13 April, 2015

Thomas Piketty's Capital

Last year, just before the holiday season kicked into full swing, I went and bought Thomas Piketty's Capital after reading through Cory Doctorow's review on Boing Boing. That and during those first few post-undergraduate months, academic reads became one of my guilty pleasures, reading through the Issues in Feminist Film Criticism anthology along with ordering Richard Schechner's Performance Theory alongside other books. This was the result of my two years as a university transfer student when I took mostly English classes and wrote mostly analyses of literature's past hits, from Shakespeare to Truman Capote, with a Marxist bent. Hence my purchase, which later appeared on my first shelfies for Ello.  

When I first took those shelfies, one of the users asked if I read the book, to which I responded that I didn't but said that was one of the first for next year. Three months later, I can proudly say that I read through the entire thing, except the reference notes. I promised that same user a review so here is my verdict in full.

Goes without saying, this is definitely not a causal Sunday read. Nor do I recommend reading it while snowed in. Even if I do enjoy those academic forays, there's a lot to digest here even if Piketty repeats and reinforces the same points and statistics.
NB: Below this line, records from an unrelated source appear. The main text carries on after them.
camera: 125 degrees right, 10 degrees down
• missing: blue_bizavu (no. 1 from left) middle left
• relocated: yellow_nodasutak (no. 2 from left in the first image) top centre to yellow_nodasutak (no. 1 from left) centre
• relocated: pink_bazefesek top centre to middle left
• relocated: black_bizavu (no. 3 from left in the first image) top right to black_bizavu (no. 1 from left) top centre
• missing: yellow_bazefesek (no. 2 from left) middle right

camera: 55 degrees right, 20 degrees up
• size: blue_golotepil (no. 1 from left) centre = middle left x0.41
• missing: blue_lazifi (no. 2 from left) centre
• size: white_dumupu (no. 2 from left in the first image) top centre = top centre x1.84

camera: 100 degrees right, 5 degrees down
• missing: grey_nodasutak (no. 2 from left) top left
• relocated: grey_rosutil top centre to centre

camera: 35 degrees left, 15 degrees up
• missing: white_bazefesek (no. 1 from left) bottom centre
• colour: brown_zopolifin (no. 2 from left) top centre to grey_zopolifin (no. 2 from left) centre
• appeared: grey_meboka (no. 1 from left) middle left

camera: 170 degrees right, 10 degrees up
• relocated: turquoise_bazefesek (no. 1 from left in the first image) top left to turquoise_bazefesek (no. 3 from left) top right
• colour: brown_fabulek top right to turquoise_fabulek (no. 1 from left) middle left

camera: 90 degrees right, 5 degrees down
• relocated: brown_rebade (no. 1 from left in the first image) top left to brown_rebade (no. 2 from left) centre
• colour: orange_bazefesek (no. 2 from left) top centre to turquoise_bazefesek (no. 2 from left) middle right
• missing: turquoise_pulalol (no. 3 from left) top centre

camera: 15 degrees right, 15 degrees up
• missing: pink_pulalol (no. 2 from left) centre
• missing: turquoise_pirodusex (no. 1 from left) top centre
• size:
There is his formula in the beginning: r > g (or capital return rate is greater than economic growth). From there on out, Piketty puts this theory into action to reinforce the state of wealth inequality throughout history, on a global scale. Piketty is very thorough to the very conclusion and his proposals to regulate wealth and to shorten the divide between the classes.

There's a vast expanse, but here's what I found noteworthy...

The parts where he brings in literary examples, specifically Jane Austen and Honoré de Balzac, to explain how wealth worked in the Eighteenth Century primarily through bonds and land that turned into rent payments, kept me from getting lost in the statistics of it all. Having that lens into how literary characters accumulate, invest, and utilize capital helped mesh the subjective into the objective. There's also Piketty's reference to the "Rentier", which he goes back to later in Part Three where he talks about the resurgence of capital through merit and inheritance, maintaining today's wealth inequality.

Then, Piketty's look at the structure of said inequality over time helped finalize the big picture as to why is there this imbalance between the bourgeoisie and the middle and working classes. With the States, Piketty notices the sharp rise in the wealth chasm before the 1929 Great Depression where he mentions that it briefly compressed shortly after, but not as much as Europe due to the wage inequality that developed overtime.

All this paints the picture today. One where movements like Occupy Wall Street march to advocate for the 99% (proletarians) opposed to the 1%'s (bourgeoisie's) abuses from finance to environment. Piketty himself has his own proposals to curb the gap, including economic transparency and a global tax on capital itself.

Capital's a book worth reading, but if time's short, Pikettty's TED Talk summarizes it well enough...

02 April, 2015

1st Wattpad Story and April Itinerary

After a month of sporadic procrastination, I finished my first short story to Wattpad* which continues where "White Sheet" left off. I would like to thank commenters Wilma Nesti and Chuck for their suggestions that inspired me to take Peter's story further into something that I plan on making a serial. That said, I considered porting the other pieces on here over to Wattpad and cross-post between there, here, and Ello.

With that, here are the changes to April's itinerary...

I may not write a flash fiction piece for April. I mentioned on Ello, when I planned on dedicating a week to the short story, that I wanted to work on last year's NaNoWriMo. I had some ideas between February and now that I want to add, along with organizing and writing the thing in full. That, and I've also been playing Badass Space Dragon over on Boing Boing's BBS where I play as a space lobster with a love of all things fashion, except if it's cardigan sweaters. This, along with other commitments outside the web makes the lack of an April flash fiction a possibility. 

There will be musings based on how I procrastinated last month--from my new-found love for the web browser Vivaldi to binge watching Korean television and even a review on Thomas Piketty's Capital that I promised to write when I announced my first reads for 2015 over on (yes) Ello.

...and that sums up all the changes. Have a Happy Easter Weekend!